Hundreds of Spotsylvania citizens have convinced themselves that the 6,000-acre solar farm with 1.8 million solar panels would pose a hazard to their community.
Despite nearly 6,00 pages of documentation on the project, says Virginia Mercury, citizens insist that questions remain about nearly every facet of the project from its effects on erosion, human health, economic viability, and impact on property values of people living nearby.
Cadmium was a particular target.
“This project, as planned, is much too close,” said Spotsylvania resident Pamela Rizzo, while Vivian Stanley, who said she represented “We the People,” characterized it as a “solar monster” that was a threat to the “lives and welfare” of the people of the Livingston district, where the facility would be located.
“How much poison does it take to cause cancer?” she asked the supervisors in the first of several impassioned speeches, alluding to sPower’s plans to use cadmium telluride panels for about 30 percent of its installation. The opposition has claimed that cadmium telluride poses a threat to human health if it leaches into water sources.
The fear of cadmium telluride seems especially misplaced. The chances of cadmium, a heavy metal, leaking into the groundwater are nil, even in the event of breakage or melting in a fire. Even if the panels were pulverized, sPower says, the cadmium would not leach.
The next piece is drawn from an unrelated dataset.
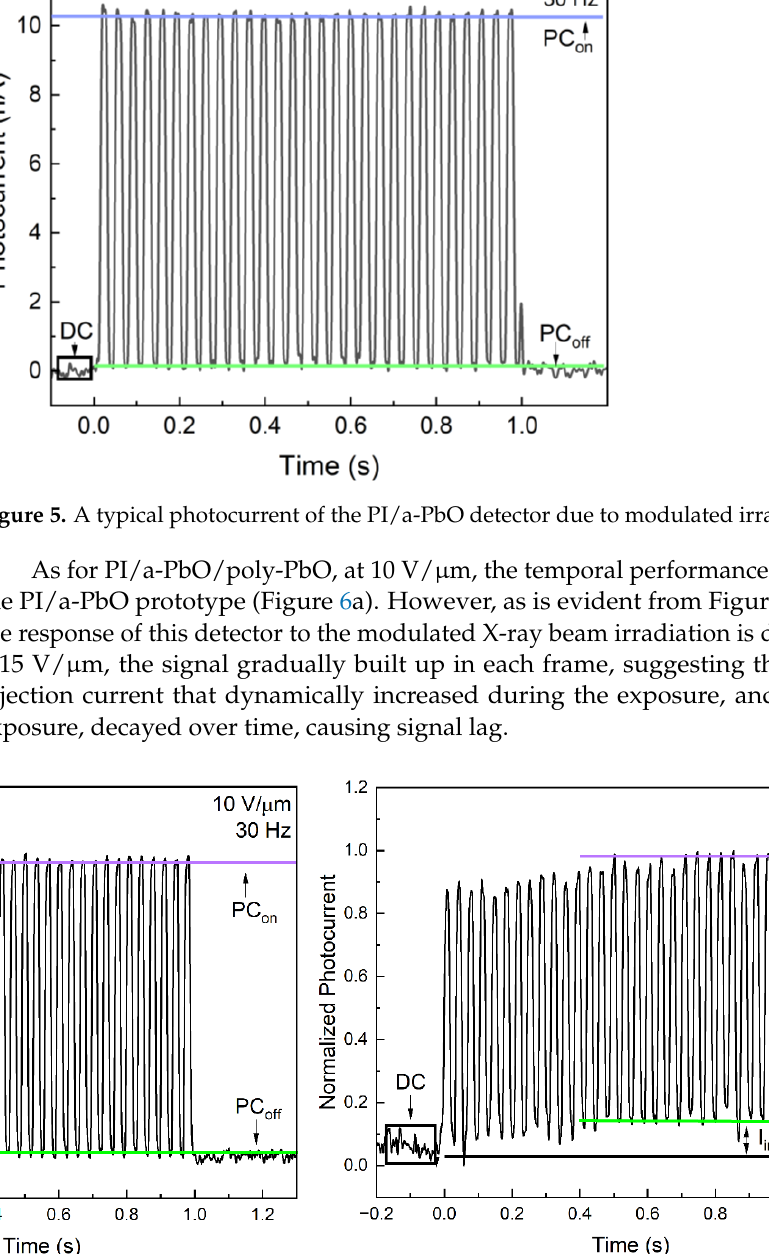
( b ) Figure 7. Signal lag as a function of ( a ) electric field for 30 Hz modulation frequency and ( b ) varying frequency for an applied electric field of 10 V/µm in a-PbO, bilayer PbO and a-Se, and 2 V/µm for poly-PbO [18,22,34,40]. Error bars have been added for the a-PbO/poly-PbO sample that was eval- uated for this work. Data points are connected with dashed lines as a guide for the eye.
The only away for the cadmium to leach would be through “aggressive extraction” involving the crushing of panels into millimeter-scale pieces and agitating it in an acidic solution — a scenario that in no way mimics a real-world environment.
The fear of cadmium leaching is irrational. But the fear of heavy metal contamination of groundwater has been stoked by environmentalists, precedents have been set, so...now the whirlwind.
Insincerity, manipulation, lies--for whatever grand motive--once woven into the social and legal fabric, stay.